Tout est vrai, même l’invraisemblable

Premier roman, première emmerde : provincial, éthylique, policier et moqueur, Olivier Maillart connaît son monde. Vivant à Paris mais enseignant dans une classe préparatoire cherbourgeoise (car il en existe), il regarde d’un peu loin sa province d’adoption. Une telle prescience de cherbourgeois étonne chez ce novice. Un habitué des lieux – et l’auteur de cet article en est un – vous le garantirait : tout est vrai dans l’ouvrage – même (ou surtout) l’invraisemblable.

On y parle vaguement d’agressions commises il y a quelque temps ; puisqu’un tel lieu prête à de telles rumeurs. Pays de brume que voûte l’ombre des dieux cachés, il bout d’imaginaire, de ridicule, d’exagération mais aussi d’alcool. Aussi n’en perçoit-on la vérité (et l’intérêt) qu’une fois sorti de la taverne.

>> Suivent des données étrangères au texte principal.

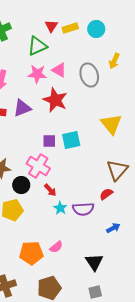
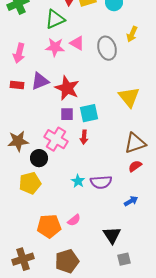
red star: (55, 100) -> (67, 88), moved
brown triangle: (117, 170) -> (135, 143), turned 30
red arrow: (50, 190) -> (84, 137), moved, turned 48
red semicircle: (106, 194) -> (135, 166), moved
gray square: (95, 292) -> (124, 259), moved

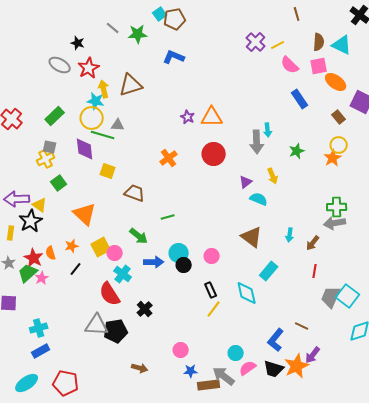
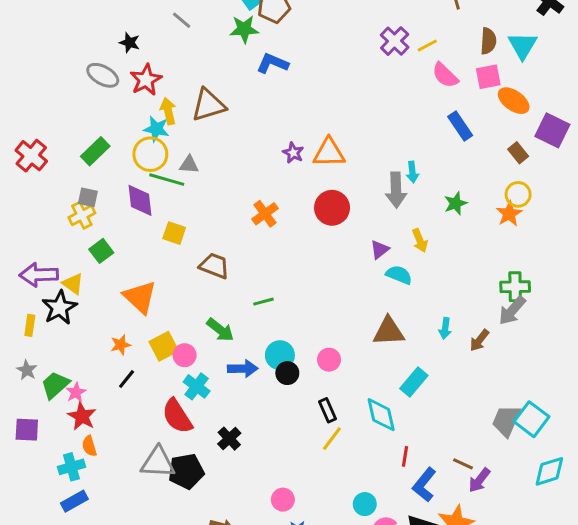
green star: (138, 34) -> (244, 29), moved
cyan triangle: (342, 45) -> (523, 46), turned 35
gray arrow: (335, 223) -> (512, 311), turned -40
brown triangle: (252, 237) -> (389, 331), turned -40
orange semicircle: (51, 253) -> (89, 446), moved
red star: (34, 258) -> (82, 416), moved
red line: (315, 271) -> (405, 456), moved
purple arrow: (313, 355) -> (479, 480), moved

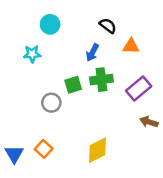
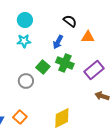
cyan star: (32, 54) -> (24, 41), moved
green cross: (101, 80) -> (65, 63), turned 30
green square: (73, 85) -> (43, 67), turned -32

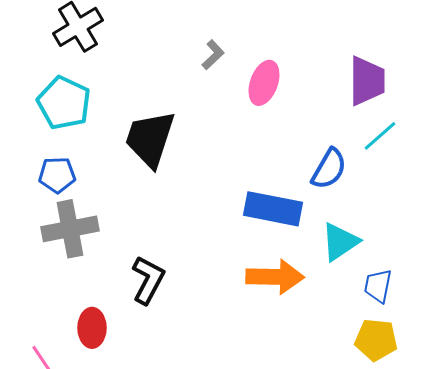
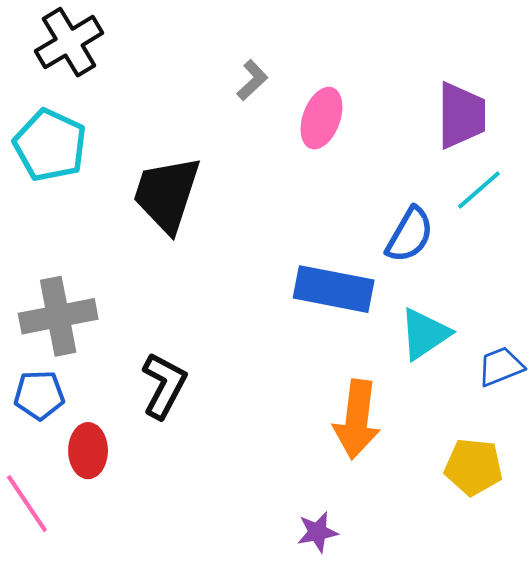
blue pentagon: (57, 175) -> (39, 395), moved
orange arrow: (275, 277) -> (357, 419), moved, turned 96
blue trapezoid: (378, 286) -> (501, 366), moved, turned 57

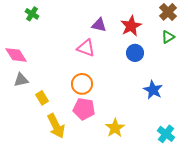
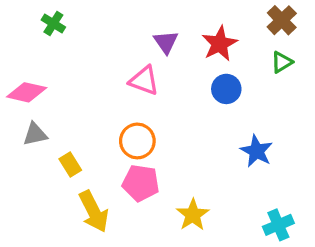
purple triangle: (99, 25) -> (166, 42), turned 42
pink diamond: (16, 55) -> (27, 92), turned -45
cyan cross: (166, 134) -> (278, 225), turned 30

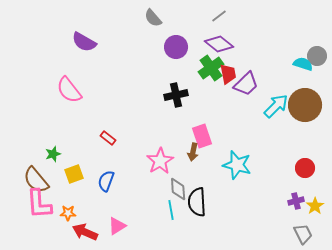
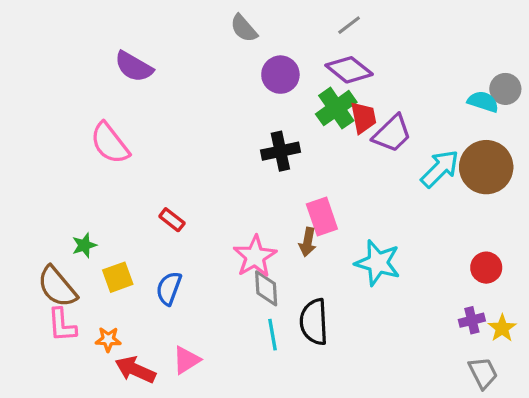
gray diamond: (178, 189) -> (266, 288), moved
pink L-shape: (39, 204) -> (62, 325), size x0.7

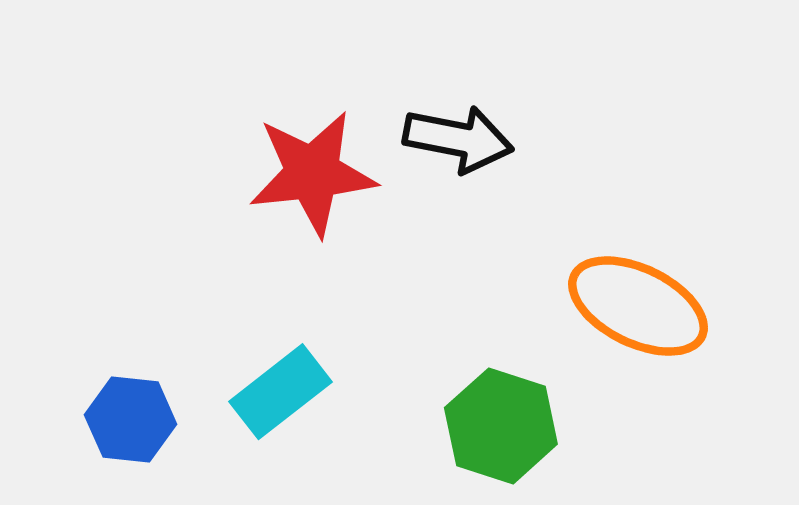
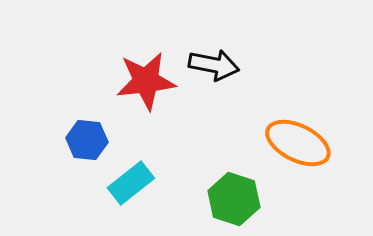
blue hexagon: (131, 419) -> (87, 140), moved

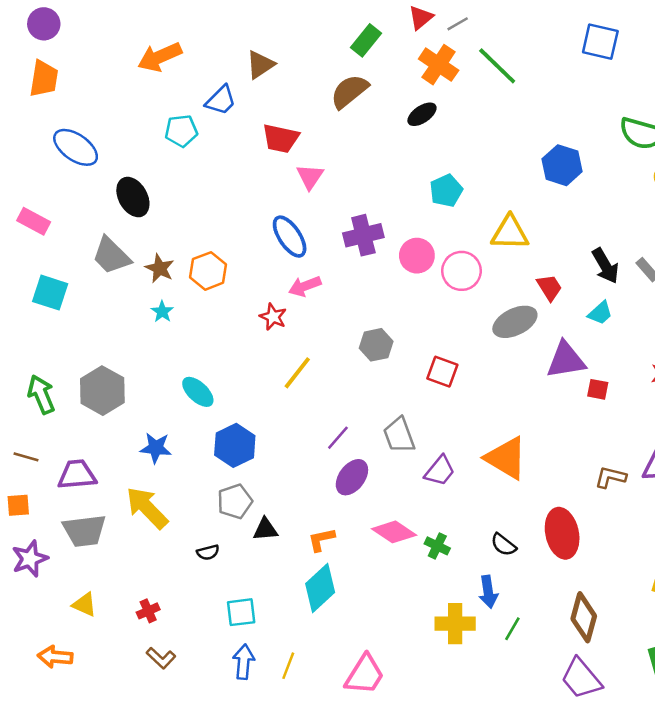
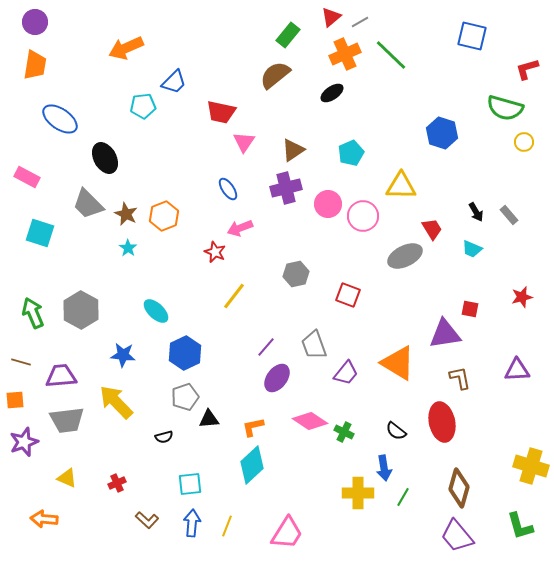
brown triangle: (260, 65) -> (293, 150), moved
orange cross: (439, 65) -> (345, 54), turned 32
blue ellipse: (290, 237) -> (228, 189), size x0.7
black arrow: (605, 266) -> (476, 212), size x0.7
cyan trapezoid: (600, 313) -> (472, 249), turned 65
purple triangle: (566, 360) -> (445, 334), moved
brown L-shape: (610, 477) -> (460, 378), moved, turned 65
brown L-shape: (161, 658) -> (147, 520), moved

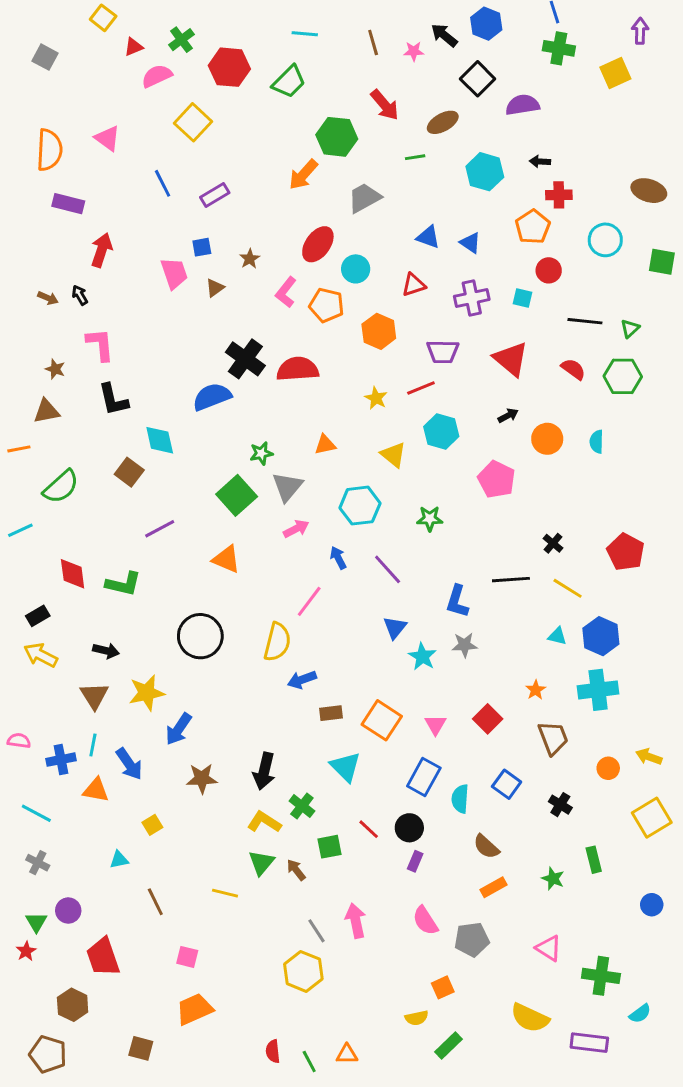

Souvent à Hirocherbourg, on complote pour tromper l’ennui. Alors que se prépare un mauvais coup, une intrigue policière permet de confronter de manière très convaincante et romanesque deux provinces érudites ; la culture des notables contre celle des fonctionnaires insoumis ; les bourgeois face aux bobos ; les conservateurs du patrimoine contre les animateurs culturels ; la foire aux livres du Rotary contre celle d’Amnesty International ; la médiathèque face aux restes des sociétés savantes. De Flaubert, le régional de l’étape, l’auteur retient la connotation ironique dont est toujours teinté le milieu érudit. Mais on lui sait gré d’avoir tenté – sinon de lui rendre justice – du moins de le faire un peu aimer, fût-ce au prix d’une sympathique condescendance.

Des emmerdes qui occupent

Définitivement anthropologue, l’auteur emprunte à Barbey (l’autre régional) une voie sociale d’accès au surnaturel : en plein Cotentin, les dieux n’existent qu’au son bavard des commères et des dames blanches qu’un tonton certifie avoir vu passer. La religion n’est plus qu’un souvenir de rumeurs baroques mal dilué dans le crâne normand par la liqueur de pommes. Et les verbeux se font chaire. Signe que l’auteur vise le désordre spirituel de l’Occident, le christianisme résiste à son grand bûcher littéraire des spiritualités de Monoprix. En le lisant, on comprend que le milieu des savants – et la Normandie est née avec générosité en la matière – a sérieusement dégénéré… D’érudits locaux, certains se sont crus druides, berserkers, loup-garous ou tout ce qu’ils n’étaient pas. Alors qu’un bienfaisant rôle de passeur culturel aurait suffi. Mais il semble qu’être simplement, uniquement et sobrement soi n’est plus trop à la mode.

Entre vapeurs d’un tragique velléitaire et réalité d’un comique de situation, l’auteur nous montre que les emmerdes, finalement, ça occupe; tout comme les mauvais bruits, les cerveaux malades et les illusions qu’on n’a pas encore perdues. Ce trou cherbourgeois, même battu par le vent et les éléments – lesquels nous sont connus grâce aux parapluies de Jacques Demy – possède une valeur profonde et loufoque pour qui sait encore voir l’humble, parfois secrète et trop souvent cachée, nature des choses.